Every day in America, millions of parents and caregivers travel with children in their vehicles. While some children are buckled in properly in the correct car seats for their ages and sizes – most are not, if they are buckled up at all.

On average, two children under 13 were killed and an estimated 376 were injured every day in 2017 while riding in cars, SUVs, pickups, and vans. While these numbers are significantly lower than they were in 2016 – an eight percent decrease in fatalities, and a 19 percent decrease in the estimated injuries – there is still more work to be done to keep all children safe on America’s roadways.

According to the U.S. Department of Transportation’s National Highway Traffic Safety Administration (NHTSA), nearly half (46 percent) of car seats are misused. To help combat this issue, NHTSA is sponsoring Child Passenger Safety Week from September 15-21, 2019, a campaign dedicated to helping parents and caregivers make sure their children ride as safely as possible—every trip, every time. The week culminates with “National Seat Check Saturday” on September 21.

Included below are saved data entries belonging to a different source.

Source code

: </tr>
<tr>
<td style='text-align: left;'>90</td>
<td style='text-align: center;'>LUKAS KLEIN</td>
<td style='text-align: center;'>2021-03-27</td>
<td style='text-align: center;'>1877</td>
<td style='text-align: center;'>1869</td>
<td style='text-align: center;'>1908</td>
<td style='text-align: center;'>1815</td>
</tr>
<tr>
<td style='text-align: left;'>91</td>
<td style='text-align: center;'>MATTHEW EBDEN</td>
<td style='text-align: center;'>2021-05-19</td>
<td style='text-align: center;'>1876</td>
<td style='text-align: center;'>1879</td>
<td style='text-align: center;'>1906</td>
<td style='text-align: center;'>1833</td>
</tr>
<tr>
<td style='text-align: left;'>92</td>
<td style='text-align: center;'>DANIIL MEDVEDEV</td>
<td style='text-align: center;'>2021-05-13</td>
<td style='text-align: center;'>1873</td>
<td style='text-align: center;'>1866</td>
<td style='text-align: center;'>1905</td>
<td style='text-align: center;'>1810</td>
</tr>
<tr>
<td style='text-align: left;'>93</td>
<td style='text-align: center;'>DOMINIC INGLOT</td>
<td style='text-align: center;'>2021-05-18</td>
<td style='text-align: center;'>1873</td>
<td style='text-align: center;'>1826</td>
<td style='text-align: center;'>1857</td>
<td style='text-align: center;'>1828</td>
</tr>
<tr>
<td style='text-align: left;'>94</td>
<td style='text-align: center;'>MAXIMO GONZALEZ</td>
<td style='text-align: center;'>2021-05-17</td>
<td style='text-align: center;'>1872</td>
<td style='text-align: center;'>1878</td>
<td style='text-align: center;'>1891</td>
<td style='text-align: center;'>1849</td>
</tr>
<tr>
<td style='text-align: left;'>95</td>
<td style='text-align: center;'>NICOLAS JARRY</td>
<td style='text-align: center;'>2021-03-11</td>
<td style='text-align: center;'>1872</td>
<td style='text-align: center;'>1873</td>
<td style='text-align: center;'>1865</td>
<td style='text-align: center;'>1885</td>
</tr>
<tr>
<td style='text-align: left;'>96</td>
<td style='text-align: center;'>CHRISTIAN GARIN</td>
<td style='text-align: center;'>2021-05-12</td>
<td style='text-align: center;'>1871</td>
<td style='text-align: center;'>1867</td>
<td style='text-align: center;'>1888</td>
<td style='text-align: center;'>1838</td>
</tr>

The goal of the Week is to make sure all children are seated in the correct car seat, that it’s properly installed and used, and that it’s registered with its manufacturer to ensure parents and caregivers receive important safety updates.

Parent/ caregiver tips:

  • Car seats and boosters are one of the easiest ways to keep children safe and, when installed correctly, car seats can reduce the risk of fatal injury in a crash by 71 percent for infants and by 54 percent for toddlers.
  • NHTSA recommends keeping children rear-facing as long as possible, up to the top height or weight allowed by their particular seats. Once a child outgrows the rear-facing-only “infant” car seat, he/she should travel in a rear-facing “convertible,” or all-in-one car seat. Once a child outgrows the rear-facing size limits, the child is ready to travel in a forward-facing car seat with a harness (always use the tether). After outgrowing the forward-facing car seat with harness, children should be placed in booster seats until they’re the right size to use seat belts safely. And if children are under 13 years old, they should always sit in the back seat.
  • Register your car seat or booster seat with the seat manufacturer so you can be notified in the event of a recall. Parents and caregivers can view more information on car seat safety and locate a certified technician at nhtsa.gov/carseat.
  • Visit a Certified Child Passenger Safety Technician in your community to double-check that your car seat is correctly installed and that you’re using it correctly. You can use this simple search tool to find a car seat inspection station near you, or visit a car seat check in your community on National Seat Check Saturday on September 21.